Assigned task:
In the listing below, count the lines that contain the string "This", and state that number without further words.

= = = = =

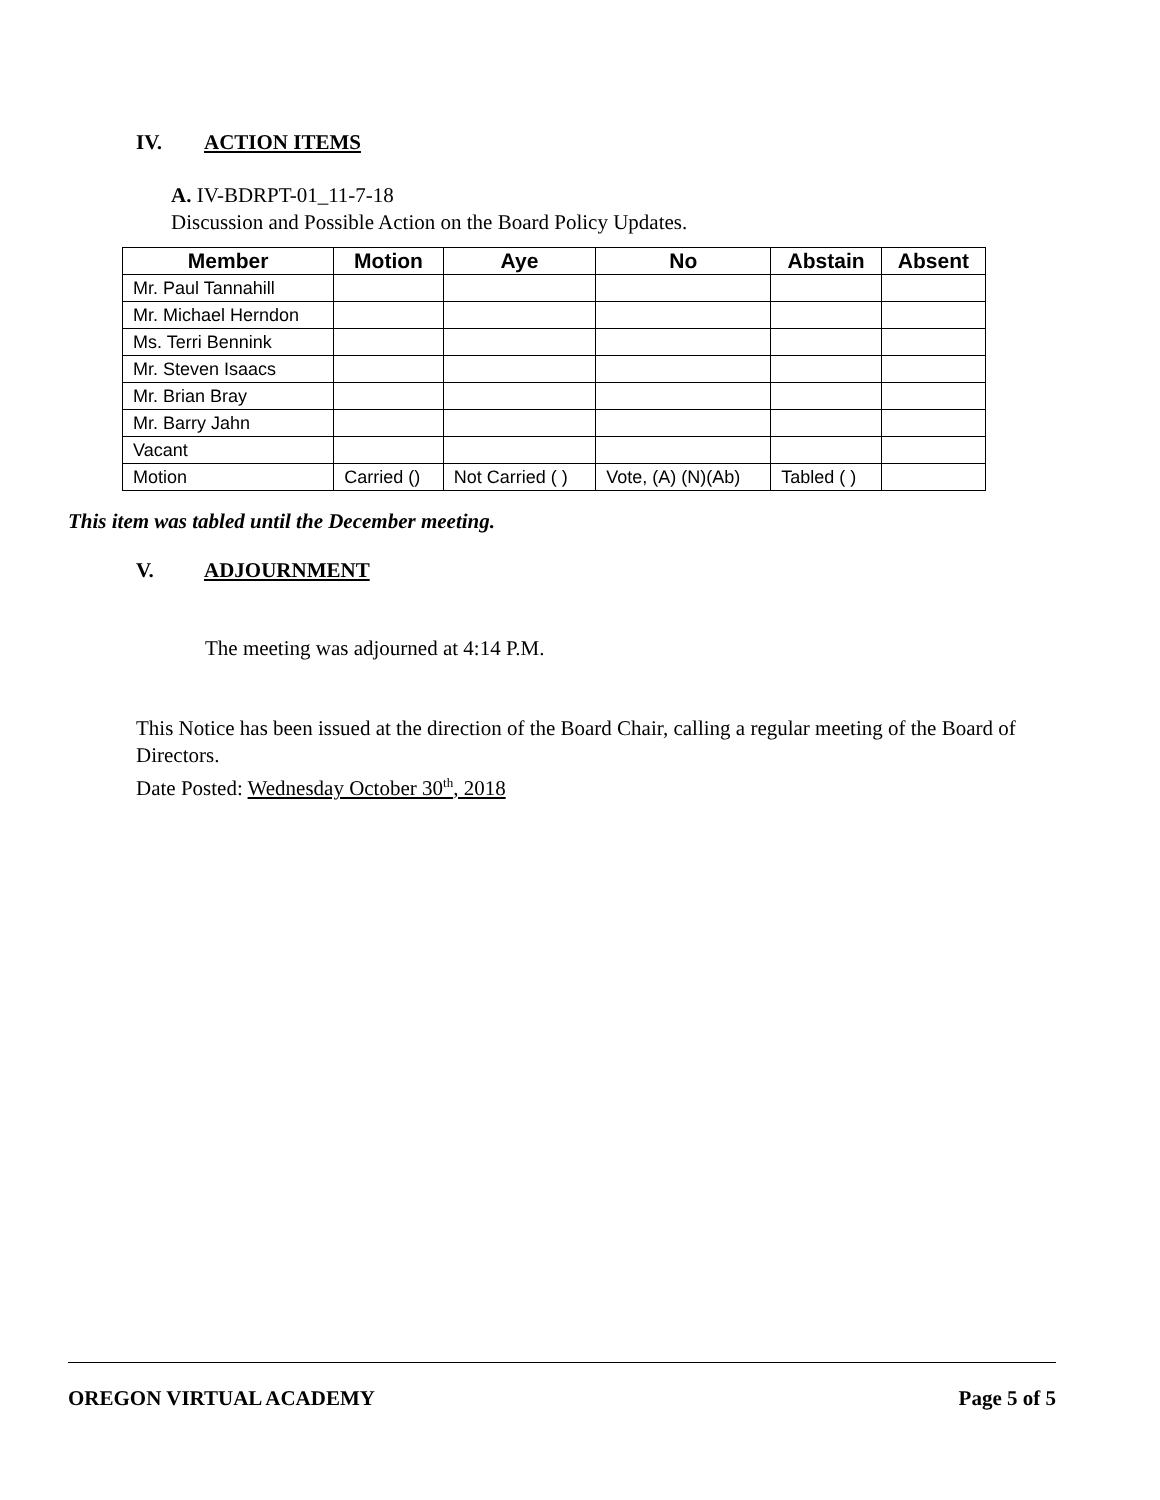IV. ACTION ITEMS
A. IV-BDRPT-01_11-7-18
Discussion and Possible Action on the Board Policy Updates.
| Member | Motion | Aye | No | Abstain | Absent |
| --- | --- | --- | --- | --- | --- |
| Mr. Paul Tannahill | | | | | |
| Mr. Michael Herndon | | | | | |
| Ms. Terri Bennink | | | | | |
| Mr. Steven Isaacs | | | | | |
| Mr. Brian Bray | | | | | |
| Mr. Barry Jahn | | | | | |
| Vacant | | | | | |
| Motion | Carried () | Not Carried ( ) | Vote, (A) (N)(Ab) | Tabled ( ) | |
This item was tabled until the December meeting.
V. ADJOURNMENT
The meeting was adjourned at 4:14 P.M.
This Notice has been issued at the direction of the Board Chair, calling a regular meeting of the Board of Directors.
Date Posted: Wednesday October 30<sup>th</sup>, 2018
OREGON VIRTUAL ACADEMY Page 5 of 5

= = = = =

Your response:
2